Should Acer Users Be Worried?
There are some definite reasons to think about using Acer products if you don’t want your personal data to be exposed. Well, things are not going extremely bad for retail users. They are not bonded with extensive contracts and don’t leave a lot of data. Corporate ones, however, can get their contracts, contact information, and Acer-related deals exposed – and that is suboptimal.
More problems may appear if some of the software products that appear in the leak contain certain vulnerabilities. It creates a whole lineup of hazards. Acer may suffer because leaked data may give the crooks a lead to yet another breach. Companies that use the same software for their purposes will be hurt as well. Application software that goes along with hardware supplied by Acer may be vulnerable as well. This, in turn, expands the ranges of a threat by the orders of magnitude. However, that is only a theory – a scary and pessimistic one. Even the forum post author claims that it struggles to define every category of leaked information. Thus, it may be way less threatening.
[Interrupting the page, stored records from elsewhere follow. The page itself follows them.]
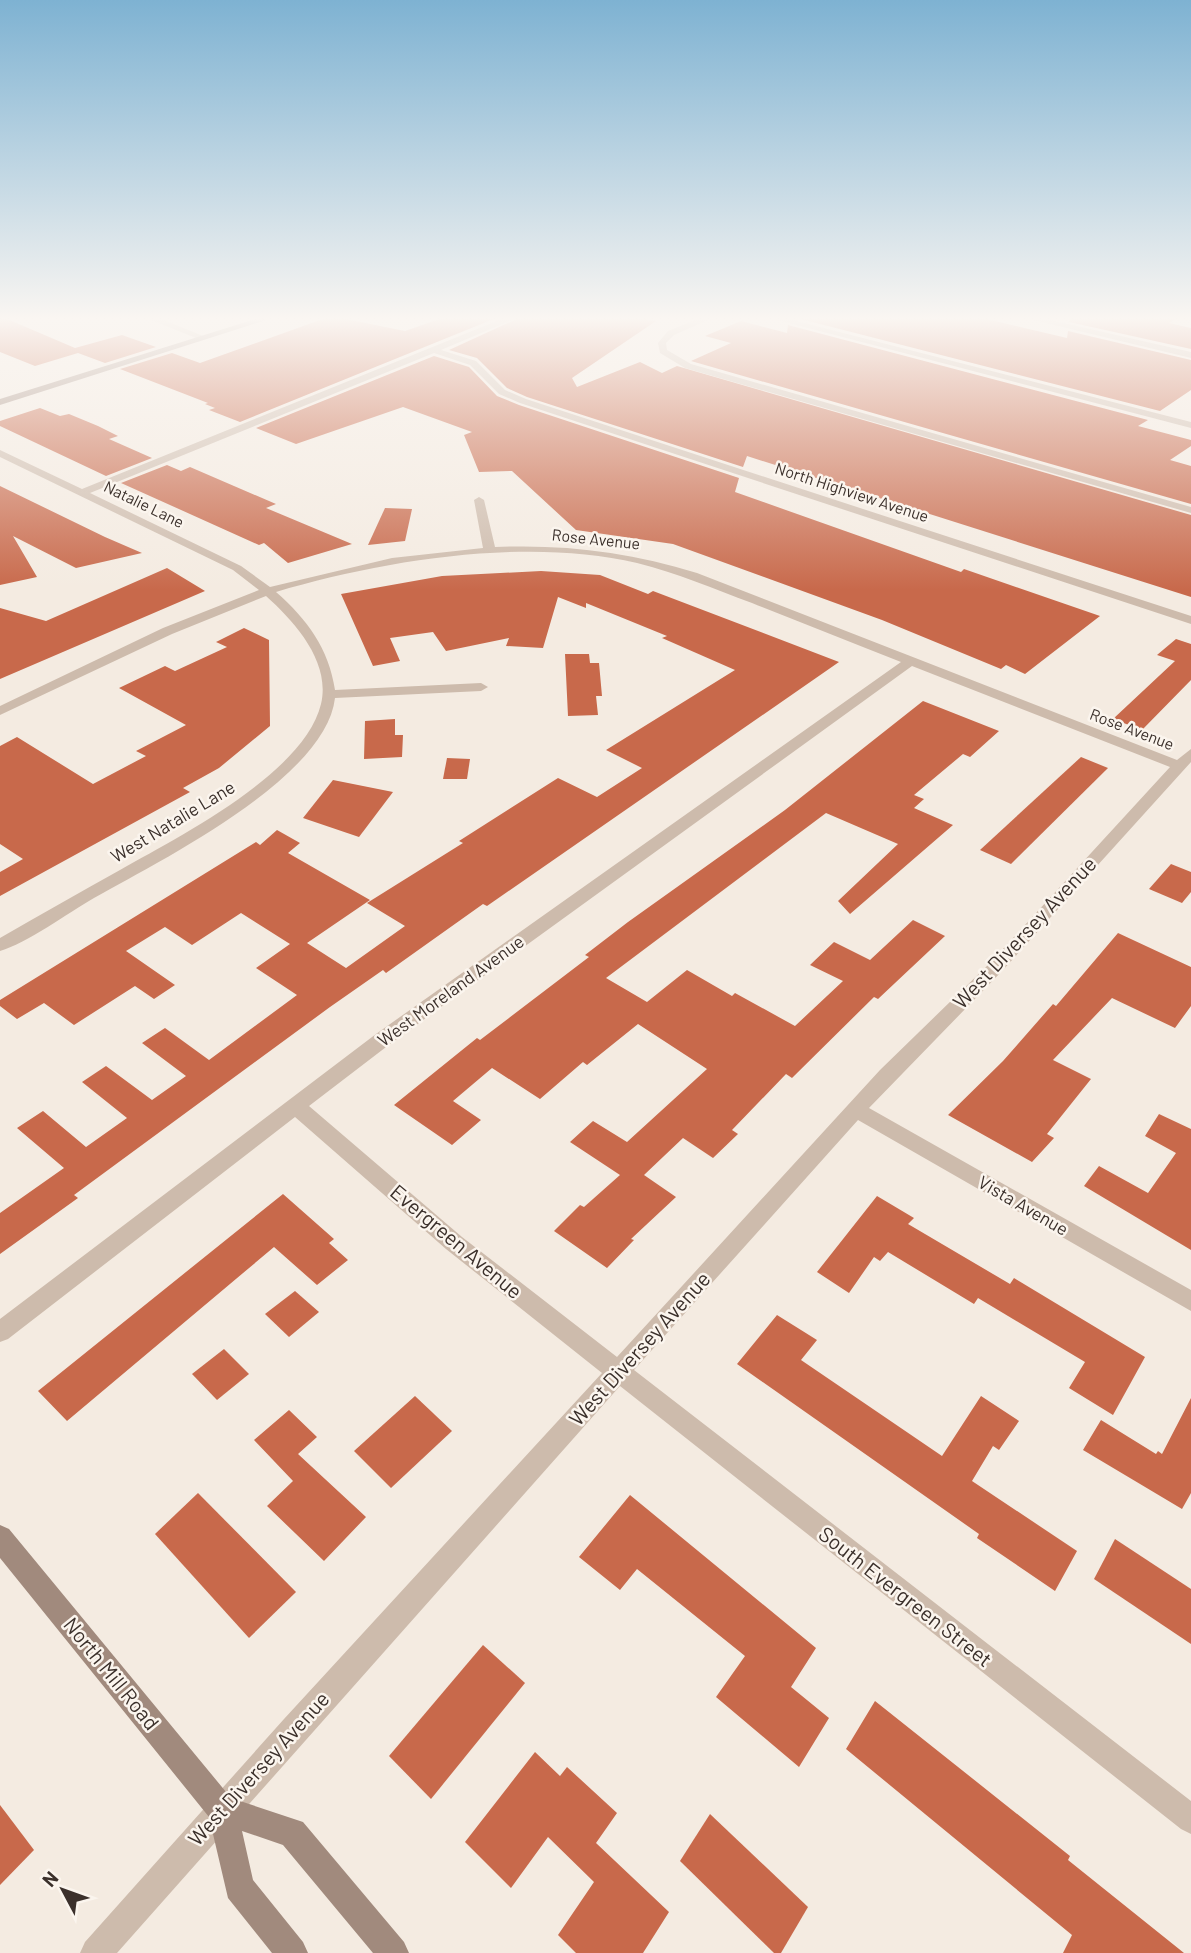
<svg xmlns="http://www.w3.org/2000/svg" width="1191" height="1953" viewBox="0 0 1191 1953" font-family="Barlow,sans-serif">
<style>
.building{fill:#c8694b}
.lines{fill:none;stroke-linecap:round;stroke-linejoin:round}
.street{fill:#cdbbac;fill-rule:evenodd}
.secondary{fill:#a18a7d;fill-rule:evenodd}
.labels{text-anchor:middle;stroke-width:5;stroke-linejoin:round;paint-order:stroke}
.far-street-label{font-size:16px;fill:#3b302b;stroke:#fbf5ee}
.street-label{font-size:18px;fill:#3b302b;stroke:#fbf5ee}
.near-street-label{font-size:21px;fill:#3b302b;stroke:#fbf5ee}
</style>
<rect width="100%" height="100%" fill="#f4ebe1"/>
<g class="building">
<path d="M0,316l75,32 47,-13 34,12 -51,16 -27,-10 -43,13 -35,-14z"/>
<path d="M331,316l74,15 43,-15h53l-261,106 -31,-12 6,-2 -10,-4 3,-1 -88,-34 52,-16 28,10z"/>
<path d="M523,316h103l30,5 -84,57 5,9 63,-25 22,11 15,-7 514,149v82l-444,-141 -4,11 -216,-70 -20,-9 -30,-30 -28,-8z"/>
<path d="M789,316h185l93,22 1,-7 123,29v30l-31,21z"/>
<path d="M1070,316h111l-12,7 22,5v21l-122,-27z"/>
<path d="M741,321l46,12 1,-8 360,95 -10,6 53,14v6l-21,14 21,6v38l-500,-143 40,-18 -26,-7z"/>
<path d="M434,356l35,11 28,29 22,9 220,73 -4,14 226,80 3,-3 136,47 -75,58 -19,-9 -5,4 -119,-49 -209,-76 -97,-14 -64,-59 -33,1 -15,-37 8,-3 -69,-25 -107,37 -40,-16z"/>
<path d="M40,408l20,8 9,-2 29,12 20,10 -9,3 43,19 -46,18 -106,-50v-5z"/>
<path d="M167,465l14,6 9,-4 86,37 -10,4 86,36 -64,19 -24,-20 -5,2 -138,-62z"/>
<path d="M0,486l105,51 37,16 -66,15 -63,-32 24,41 -37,8z"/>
<path d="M385,508l27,1 -7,32 -37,4z"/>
<path d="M167,568l38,23 -205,88v-71l46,13z"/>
<path d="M541,571l59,4 48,19 5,-3 186,71 -352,244 -4,-2 -97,69 -3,-3 -53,37 -256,188 4,3 -78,56v-41l64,-45 -47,-40 26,-17 43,36 41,-29 -45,-36 24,-16 46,34 34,-24 -44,-33 23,-15 44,32 88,-65 -41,-27 34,-24 -49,-31 -49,32 -27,-18 -39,24 49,34 -21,14 -19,-13 -61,39 -30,-22 -27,16 -17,-13v-6l256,-158 4,3 17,-15 23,13 -12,10 82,47 -63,43 39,25 59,-42 -38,-23 96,-60 -4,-2 99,-63 39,19 45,-29 -36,-18 129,-80 -73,-32 5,-2 -81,-33v5l-28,-11 -15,51 -37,-2 3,-8 -63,13 -13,-19 -43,6 10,23 -27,5 -32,-72 101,-18z"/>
<path d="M244,628l25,12 1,86 -51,42 -36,20 7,4 -190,104v-24l23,-13 -23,-15v-98l17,-9 76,47 53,-28 -10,-5 50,-26 -67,-37 46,-22 10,5 52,-24 -11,-5z"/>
<path d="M1176,639l15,5v36l-49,50 -29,-11 62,-58 -18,-6z"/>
<path d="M565,654h24l1,9h9l3,33h-6l2,19 -30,1z"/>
<path d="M923,701l76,30 -29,26 -7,-3 -49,41 10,4 -10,9 39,17 -103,89 -12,-13 60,-57 -72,-31 -220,165 41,24 40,-32 45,26 3,-3 60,33 48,-45 -33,-16 24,-23 36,18 43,-40 32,16 -67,63 -4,-2 -82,81 -6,-4 -54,56 6,4 -25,24 -30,-20 -39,37 32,22 -45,42 3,1 -27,28 -53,-37 26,-26 4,2 36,-32 -50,-33 23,-21 34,21 80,-73 -69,-45 -51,41 -4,-3 -43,37 -48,-31 -39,33 28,19 -29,25 -58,-40 83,-67 3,2 109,-83 -4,-2 43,-33 157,-112z"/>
<path d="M395,719v16h8l-1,22 -38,2 1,-38z"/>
<path d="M1081,757l27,11 -97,96 -31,-14z"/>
<path d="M447,758l23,1 -3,20h-24z"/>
<path d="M333,780l60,12 -34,45 -56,-19z"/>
<path d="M1171,864l20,8v20l-9,11 -33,-14z"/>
<path d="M1118,933l73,34v39l-16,22 -63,-30 -59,62 38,19 -44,55 7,4 -22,24 -84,-47 55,-54 50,-57 3,2z"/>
<path d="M1159,1114l32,15v121l-107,-64 15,-20 49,27 28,-40 -31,-17z"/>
<path d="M283,1194l51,45 -5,4 19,17 -31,25 -43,-38 -207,174 -29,-30z"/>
<path d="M877,1196l37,22 -6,6 102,60 4,-6 131,79 -32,58 -44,-27 16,-26 -107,-64 -4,6 -86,-52 -8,9 -6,-4 -25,36 -32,-21z"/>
<path d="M295,1291l24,21 -30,25 -24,-23z"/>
<path d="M777,1315l40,25 -16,20 141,96 39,-60 38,25 -20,29 -6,-4 -21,35 105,70 -22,40 -78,-53 2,-4 -242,-170z"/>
<path d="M224,1349l25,25 -32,26 -25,-26z"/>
<path d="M415,1396l37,35 -61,57 -37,-37z"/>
<path d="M1191,1398v95l-9,16 -99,-59 18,-30 55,34 2,-3 4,3z"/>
<path d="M289,1410l28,27 -19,17 68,63 -42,44 -57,-55 26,-25 -39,-41z"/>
<path d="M198,1493l98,99 -47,46 -94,-104z"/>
<path d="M630,1495l186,153 -25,39 38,31 -30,49 -83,-70 29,-41 -108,-87 -17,21 -41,-33z"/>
<path d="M1115,1539l76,50v55l-97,-65z"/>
<path d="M483,1645l42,38 -94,116 -42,-43z"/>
<path d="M875,1701l195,155 -2,4 116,93h-121l9,-18 -226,-186z"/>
<path d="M535,1752l25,24 7,-9 50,46 -21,30 73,69 -26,41h-67l-18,-18 36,-53 -46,-45 -37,51 -46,-46z"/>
<path d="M0,1805l34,45 -34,35z"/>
<path d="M710,1814l98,93 -27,46h-7l-94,-92z"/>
</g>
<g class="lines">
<g class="street">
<path d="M141,316h13l54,22 -7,2z"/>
<path d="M509,316h12l-80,34 35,11 29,29 21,9 665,217v8l-671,-221 -21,-9 -29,-29 -36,-12 -344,140 151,73 29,21 122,-29 91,-10 -9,-48 5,-3 5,3 11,47c70,-3 135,5 202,26l480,187 14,-11v13l-188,208 -134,138 322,182v21l-333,-191 -224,250 557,431v33l-10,-5 -561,-443 -503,567h-37l5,-11 199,-223 318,-346 -156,-124 -151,-132 -287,222 -8,3v-23l376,-285 525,-372c-50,-20 -99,-39 -149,-59 -38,-14 -75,-30 -115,-40 -110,-26 -253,-3 -361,29 31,27 53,57 59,98l146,-7 7,4 -7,4 -146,7c-9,81 -176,163 -241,200 -26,15 -67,45 -94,53v-13c40,-23 80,-46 120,-68 58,-33 184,-96 201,-166 10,-42 -26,-82 -55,-108l-94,38 -172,81v-9l163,-78 96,-38 -26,-20 -233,-113v-7l82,39zM912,666l258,101 -179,195 -111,108 -263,287 -155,-120 -153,-131 81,-62z"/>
<path d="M705,316h12l-43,19 -8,8 1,7 24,14 500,143v6l-506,-145 -25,-15 -2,-10 10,-12z"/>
<path d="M762,316h15l414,106v6z"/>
<path d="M1017,316h16l158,36v6z"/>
</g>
<g class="secondary">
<path d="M265,316h14l-279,89v-6z"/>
<path d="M0,1525l9,4 222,269 72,24 101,120 5,11h-36l-90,-108 -41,-14 11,49 50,62 5,11h-36l-44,-55 -19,-81 -209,-259z"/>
</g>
</g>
<linearGradient id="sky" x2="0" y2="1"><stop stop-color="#7eb2d2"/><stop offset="0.54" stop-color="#faf6f2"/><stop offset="1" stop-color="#faf6f2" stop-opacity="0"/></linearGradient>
<rect width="1191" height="590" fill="url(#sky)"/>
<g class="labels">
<g class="far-street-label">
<text transform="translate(852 492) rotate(18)" y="6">North Highview Avenue</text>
<text transform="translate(144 504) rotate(26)" y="6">Natalie Lane</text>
<text transform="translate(596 539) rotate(6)" y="6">Rose Avenue</text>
<text transform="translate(1132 729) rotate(21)" y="6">Rose Avenue</text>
</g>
<g class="street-label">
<text transform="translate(173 822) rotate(-31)" y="6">West Natalie Lane</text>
<text transform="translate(451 991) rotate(-36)" y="6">West Moreland Avenue</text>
<text transform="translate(1023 1206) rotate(30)" y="6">Vista Avenue</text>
</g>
<g class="near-street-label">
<text transform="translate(1025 933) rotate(-47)" y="7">West Diversey Avenue</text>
<text transform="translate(456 1242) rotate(40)" y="7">Evergreen Avenue</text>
<text transform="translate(640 1349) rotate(-48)" y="7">West Diversey Avenue</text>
<text transform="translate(905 1597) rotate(38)" y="7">South Evergreen Street</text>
<text transform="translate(111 1674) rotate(51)" y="7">North Mill Road</text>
<text transform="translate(259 1769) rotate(-48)" y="7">West Diversey Avenue</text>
</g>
</g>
<g transform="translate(63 1890) rotate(311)" stroke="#fbf5ee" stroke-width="5" paint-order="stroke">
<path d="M0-5L12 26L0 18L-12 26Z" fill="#3b302b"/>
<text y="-10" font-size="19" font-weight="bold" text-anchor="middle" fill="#3b302b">N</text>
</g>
</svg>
Though less threatening does not mean not harmful at all. To prevent possible dangers that emerge from such an unpleasant leak, the best option is to keep your software (and firmware!) updated. You can also add check the cybersecurity news to stay aware if there are any breaches in the programs you use. The baddest thing about zero-day exploitation attacks is that such an offensive is immune to pretty much any counteraction from legacy anti-malware software. Thus using the ones that apply a zero-trust policy by default may be a decent protection option.